Movie review: Dire doings of ‘Dragon Tattoo’ filtered through American lens
The stark, chilly 2009 Swedish screen adaptation of the late Stieg Larsson’s “The Girl With the Dragon Tattoo” and its two follow-up films utterly belonged to Noomi Rapace, a spiky, darkly seductive actress who seemed to inhabit the role of punk, pieced computer hacker Lisbeth Salander with eerie ferocity.
So the questions that persistently hovered over director David Fincher’s American remake of the first in Larsson’s blockbuster Millennium Trilogy of blunt, pulpy crime novels were: who will play Salander and how will anyone ever match up to Rapace’s fearsome intensity?
Well, the answers to those questions are: 1) Rooney Mara, the tart co-ed who practically stole Fincher’s “The Social Network” in a brief, brilliant and pithy opening-scene performance, and 2) Mara more than matches Rapace, piercing for piercing and tat for tat and delivers a bold, brash and brave acting turn that makes this slick new adaptation of “Dragon Tattoo” all her own.
Since Larsson fans (of both the internationally best-selling novels and fine Swedish-language movies) are legion, it hardly merits detailed synopsis to describe Fincher’s movie. The artful, perfectionist director of such stunning police procedurals as “Se7en” and “Zodiac” and his canny scenarist Steven Zaillian (“Moneyball,” “Schindler’s List”) are fully on their game with this interpretation that trims away loads of exposition and ancillary characters yet stays true to the author’s dense plot and his duo of mismatched, world-weary crime solvers.

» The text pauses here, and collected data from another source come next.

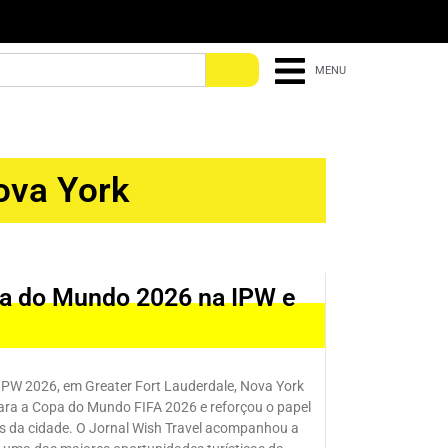
MENU
ova York
opa do Mundo 2026 na IPW e
IPW 2026, em Greater Fort Lauderdale, Nova York
ara a Copa do Mundo FIFA 2026 e reforçou o papel
is da cidade. O Jornal Wish Travel acompanhou a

While they jigger the ending slightly and juice the thing with stylish visuals that make director Niels Arden Oplev’s Swedish version seem staid by comparison, Fincher and company smartly keep the focus on hyper-intelligent Goth Salander and disgraced crusading journalist Mikael Blomkvist (Daniel Craig in a nice, stubble-faced contrast to his suave 007 persona). Indeed, they are the characters that propel Larsson’s three stories so compellingly – his Nordic, anti-Nick and Nora Charles, if you will.
Wisely, Fincher doesn’t try to Americanize the story and setting. It’s still set in the well-scrubbed Stockholm metropolis and the craggy, frigid climes of Hedeby Island, where the wealthy Vanger clan – a creepy nest of drunkards, hermits, greedheads, abusive parents, closet Nazis and anti-Semites – has its ancestral estate.